Today, she's on disability leave while getting experimental chemotherapy and is finally organizing a support group for patients with metastatic breast cancer.
She and three other women will hold the first meeting today at Buddy Kemp Caring House, a gathering place for cancer survivors. The center, at 242 S. Colonial Ave., is sponsored by Presbyterian Hospital, but open to anyone.
“The issues are different for patients that are metastatic,” Brawer said. “We are going to be in treatment for the rest of our lives unless they find a cure.”
Brawer has experienced many ups and downs in the last year and a half.

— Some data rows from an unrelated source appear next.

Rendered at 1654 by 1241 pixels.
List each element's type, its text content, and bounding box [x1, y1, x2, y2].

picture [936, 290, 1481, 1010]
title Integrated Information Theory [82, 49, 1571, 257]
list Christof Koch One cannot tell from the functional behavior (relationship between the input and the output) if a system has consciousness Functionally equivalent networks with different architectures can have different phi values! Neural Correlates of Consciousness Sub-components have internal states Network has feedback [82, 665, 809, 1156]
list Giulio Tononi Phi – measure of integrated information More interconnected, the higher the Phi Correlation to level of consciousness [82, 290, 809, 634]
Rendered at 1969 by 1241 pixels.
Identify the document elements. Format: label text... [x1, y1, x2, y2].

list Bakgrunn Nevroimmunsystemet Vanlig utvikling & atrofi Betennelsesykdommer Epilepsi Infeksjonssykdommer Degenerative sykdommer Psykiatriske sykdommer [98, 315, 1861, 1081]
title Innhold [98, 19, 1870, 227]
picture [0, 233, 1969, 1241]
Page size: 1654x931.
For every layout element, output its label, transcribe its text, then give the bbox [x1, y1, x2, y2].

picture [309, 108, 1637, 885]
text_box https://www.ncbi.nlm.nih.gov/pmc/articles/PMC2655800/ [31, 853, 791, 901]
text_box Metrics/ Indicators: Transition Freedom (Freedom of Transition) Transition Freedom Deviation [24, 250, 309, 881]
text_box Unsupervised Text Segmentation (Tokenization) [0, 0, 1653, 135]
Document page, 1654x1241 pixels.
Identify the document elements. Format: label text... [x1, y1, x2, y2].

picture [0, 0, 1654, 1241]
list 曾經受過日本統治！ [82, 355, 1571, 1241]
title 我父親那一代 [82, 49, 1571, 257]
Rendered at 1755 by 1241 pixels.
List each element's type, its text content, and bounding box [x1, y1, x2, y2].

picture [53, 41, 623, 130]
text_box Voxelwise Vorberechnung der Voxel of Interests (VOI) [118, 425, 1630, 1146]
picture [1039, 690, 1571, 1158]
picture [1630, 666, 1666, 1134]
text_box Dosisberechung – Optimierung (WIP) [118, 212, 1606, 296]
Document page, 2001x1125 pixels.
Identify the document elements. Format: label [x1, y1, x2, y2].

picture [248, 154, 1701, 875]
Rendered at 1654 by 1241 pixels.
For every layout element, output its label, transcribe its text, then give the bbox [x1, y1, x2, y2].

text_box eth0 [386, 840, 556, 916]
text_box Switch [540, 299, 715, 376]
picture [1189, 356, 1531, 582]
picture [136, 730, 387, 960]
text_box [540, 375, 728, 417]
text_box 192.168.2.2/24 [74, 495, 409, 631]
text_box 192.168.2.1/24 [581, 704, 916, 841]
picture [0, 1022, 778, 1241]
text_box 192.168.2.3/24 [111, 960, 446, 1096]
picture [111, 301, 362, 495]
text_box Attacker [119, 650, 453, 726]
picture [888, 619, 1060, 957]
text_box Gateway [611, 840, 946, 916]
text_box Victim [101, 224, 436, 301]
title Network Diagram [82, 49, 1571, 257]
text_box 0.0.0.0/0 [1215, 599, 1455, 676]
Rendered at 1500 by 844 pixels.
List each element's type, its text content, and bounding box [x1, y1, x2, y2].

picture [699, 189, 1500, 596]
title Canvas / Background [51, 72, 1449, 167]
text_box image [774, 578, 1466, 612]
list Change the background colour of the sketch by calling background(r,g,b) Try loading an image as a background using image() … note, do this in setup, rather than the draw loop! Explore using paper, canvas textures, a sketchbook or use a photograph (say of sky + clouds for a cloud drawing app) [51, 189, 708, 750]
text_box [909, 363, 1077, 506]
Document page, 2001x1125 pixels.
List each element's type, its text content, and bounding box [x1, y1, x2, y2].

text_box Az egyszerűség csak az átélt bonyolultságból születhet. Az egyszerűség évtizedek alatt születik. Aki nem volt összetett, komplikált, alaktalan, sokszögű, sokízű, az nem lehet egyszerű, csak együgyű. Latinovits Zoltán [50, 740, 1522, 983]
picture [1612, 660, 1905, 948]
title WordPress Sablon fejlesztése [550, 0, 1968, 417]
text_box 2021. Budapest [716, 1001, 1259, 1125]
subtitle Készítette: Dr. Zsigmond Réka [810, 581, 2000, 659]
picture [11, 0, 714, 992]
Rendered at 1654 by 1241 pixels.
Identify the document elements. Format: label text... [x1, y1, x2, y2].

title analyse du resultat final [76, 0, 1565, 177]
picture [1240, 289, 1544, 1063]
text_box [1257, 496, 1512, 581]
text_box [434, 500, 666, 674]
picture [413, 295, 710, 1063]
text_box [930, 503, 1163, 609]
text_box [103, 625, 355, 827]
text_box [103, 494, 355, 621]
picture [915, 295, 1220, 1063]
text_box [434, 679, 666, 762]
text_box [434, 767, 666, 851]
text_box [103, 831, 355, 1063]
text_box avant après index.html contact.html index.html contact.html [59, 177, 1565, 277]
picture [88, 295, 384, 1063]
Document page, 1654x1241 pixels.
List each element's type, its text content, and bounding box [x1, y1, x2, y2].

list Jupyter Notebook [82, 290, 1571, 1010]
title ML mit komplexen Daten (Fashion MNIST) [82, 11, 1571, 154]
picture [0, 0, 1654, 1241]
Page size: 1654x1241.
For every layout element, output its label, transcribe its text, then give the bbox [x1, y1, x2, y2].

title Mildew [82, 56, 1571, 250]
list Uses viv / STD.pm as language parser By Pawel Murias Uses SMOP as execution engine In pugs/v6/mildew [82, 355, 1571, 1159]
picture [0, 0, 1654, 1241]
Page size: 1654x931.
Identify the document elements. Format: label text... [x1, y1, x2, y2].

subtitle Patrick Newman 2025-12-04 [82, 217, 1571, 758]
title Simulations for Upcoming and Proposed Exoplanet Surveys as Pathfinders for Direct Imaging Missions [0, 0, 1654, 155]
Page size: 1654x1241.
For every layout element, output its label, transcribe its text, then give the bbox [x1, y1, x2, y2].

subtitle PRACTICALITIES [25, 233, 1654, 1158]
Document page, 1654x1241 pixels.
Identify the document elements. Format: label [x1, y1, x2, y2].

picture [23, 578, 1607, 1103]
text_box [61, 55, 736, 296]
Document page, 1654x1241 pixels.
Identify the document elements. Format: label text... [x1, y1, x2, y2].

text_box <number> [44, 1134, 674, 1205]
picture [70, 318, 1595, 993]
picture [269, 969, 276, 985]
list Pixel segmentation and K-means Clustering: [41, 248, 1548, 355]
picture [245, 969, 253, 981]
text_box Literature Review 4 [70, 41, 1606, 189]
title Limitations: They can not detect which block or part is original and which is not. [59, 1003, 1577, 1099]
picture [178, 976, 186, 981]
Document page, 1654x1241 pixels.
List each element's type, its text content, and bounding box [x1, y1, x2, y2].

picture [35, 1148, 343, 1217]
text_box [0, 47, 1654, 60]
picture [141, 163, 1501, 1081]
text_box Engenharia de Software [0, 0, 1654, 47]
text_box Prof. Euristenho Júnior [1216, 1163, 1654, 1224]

Initial treatment for multiple cancerous lesions in her bones went well. She received two drugs – Femara, to inhibit cancer growth, and Zometa, to prevent bone loss – and radiation to her pelvis.
“I had a really good initial response,” Brawer said. “All of my lesions regressed. Nothing showed up on my next scan.”
For about six months, the cancer was still present, but it was small enough to be undetectable on the follow-up scans.
Then, a PET scan showed the cancer had reappeared in her right hip.
She had more radiation, and by the next scan three months later, the hip lesion was smaller – but two more had popped up.
She tried a second hormone therapy. Six months later, a scan showed more lesions. She tried a third hormone therapy, but the next scan also showed more lesions.
That's when she decided to enroll in a clinical trial, using an experimental drug in addition to standard chemo. During the trial, she gets scans every two months.
“I always feel like I'm living my life two months at a time,” Brawer said.
“If you're Stage 1 or 2 or even 3, you've still got the hope that your cancer's going to be cured. But with Stage 4, you're always living with the treatment and knowing that you've got what is today an incurable form of breast cancer….The reality is much more real to us.”